One silver lining is that the space station’s unfortunate demise comes long after the end of its intended mission. As CMSE officials stated in 2014, “Tiangong-1 has obtained a great deal of application and science data, which is valuable in mineral resources investigation, ocean

and forest application, hydrologic and ecological environment monitoring, land use, urban thermal environment monitoring and emergency disaster control. Remarkable application benefits have been achieved.”

This does not signal the end for Chinese space stations. Tiangong-1’s goal was to clear the way for China to safely continue expanding its crewed space program, while its primary purpose was to test the technology, like docking other spacecraft to the station, to be used in future, improved spacecraft, such as Tiangong-1’s successor, Tiangong-2.
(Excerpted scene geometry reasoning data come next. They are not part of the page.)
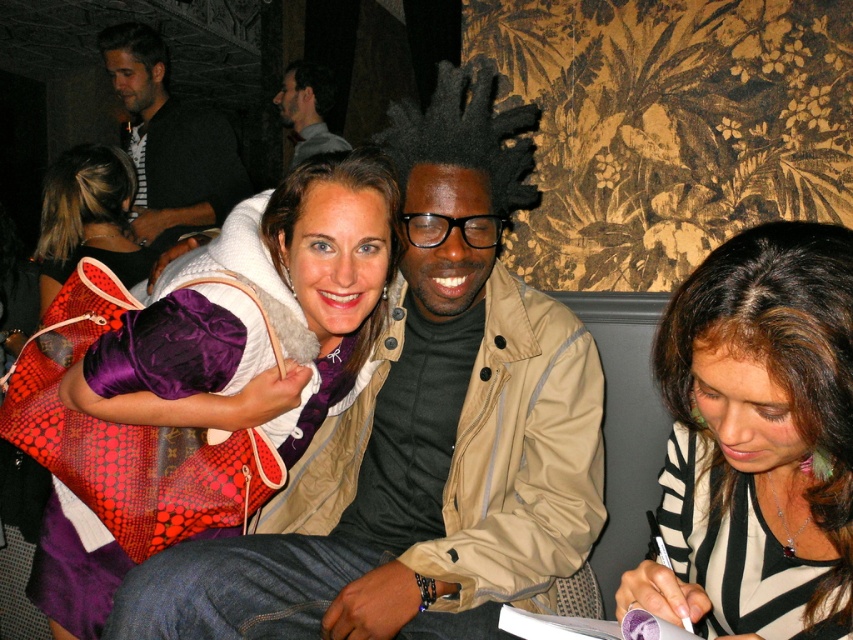
Between point (277, 248) and point (289, 160), which one is positioned in front?

Point (277, 248) is in front.

At what (x,y) coordinates should I click in order to perform the action: click on purple velvet bag at center. Please return your answer as a coordinate pair (x, y). Looking at the image, I should click on (322, 273).

Locate an element on the screen. The width and height of the screenshot is (853, 640). striped fabric shirt at lower right is located at coordinates (757, 438).

The image size is (853, 640). In order to click on striped fabric shirt at lower right in this screenshot , I will do `click(757, 438)`.

At what (x,y) coordinates should I click in order to perform the action: click on striped fabric shirt at lower right. Please return your answer as a coordinate pair (x, y). This screenshot has height=640, width=853. Looking at the image, I should click on (757, 438).

Is brushed metal jacket at upper left thinner than gray sweater at upper left?

Incorrect, brushed metal jacket at upper left's width is not less than gray sweater at upper left's.

Who is taller, brushed metal jacket at upper left or gray sweater at upper left?

brushed metal jacket at upper left is taller.

What do you see at coordinates (170, 141) in the screenshot? I see `brushed metal jacket at upper left` at bounding box center [170, 141].

Locate an element on the screen. The image size is (853, 640). brushed metal jacket at upper left is located at coordinates (170, 141).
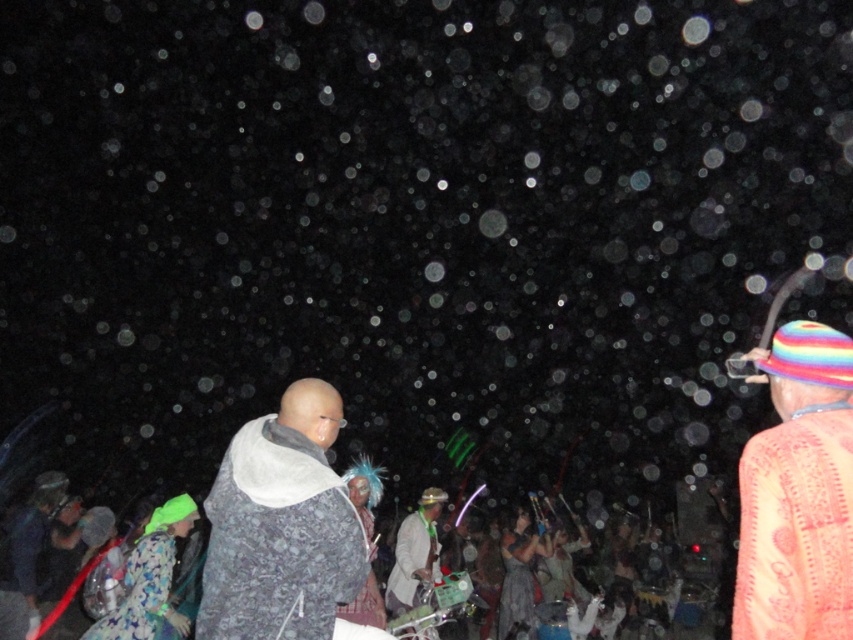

Tiangong-2 was launched into orbit on September 15th. This new space station is the next step in China’s plan for a permanently-staffed orbital lab, like the International Space Station, but about a seventh as big. Tiangong-2 will have better living quarters than its predecessor, so astronauts can remain longer, as well as many more opportunities for scientific experiments, making it China's first space lab "in the strict sense," according to Wu.

Credit: Source.

In October, two astronauts will head to Tiangong-2 to start conducting a variety of experiments. Tiangong-2’s payload includes POLAR, a collaboration between Swiss, Polish and Chinese institutions to study gamma ray bursts, as well as a cold atomic space clock, which is expected only to lose one second every 30 million years. The astronauts will also study aerospace medicine, space physics and biology, and quantum communication. There will even be three experiments onboard from the winners of a Hong Kong middle school design contest.

As Wu put it, China's crewed space program has now entered a "new phase of application and development." For the first time since 2013, China will have astronauts in space again, on a brand-new, fully-functional space station. Tiangong-1 will fall back down to Earth, having paved the way for a new start for Chinese space science.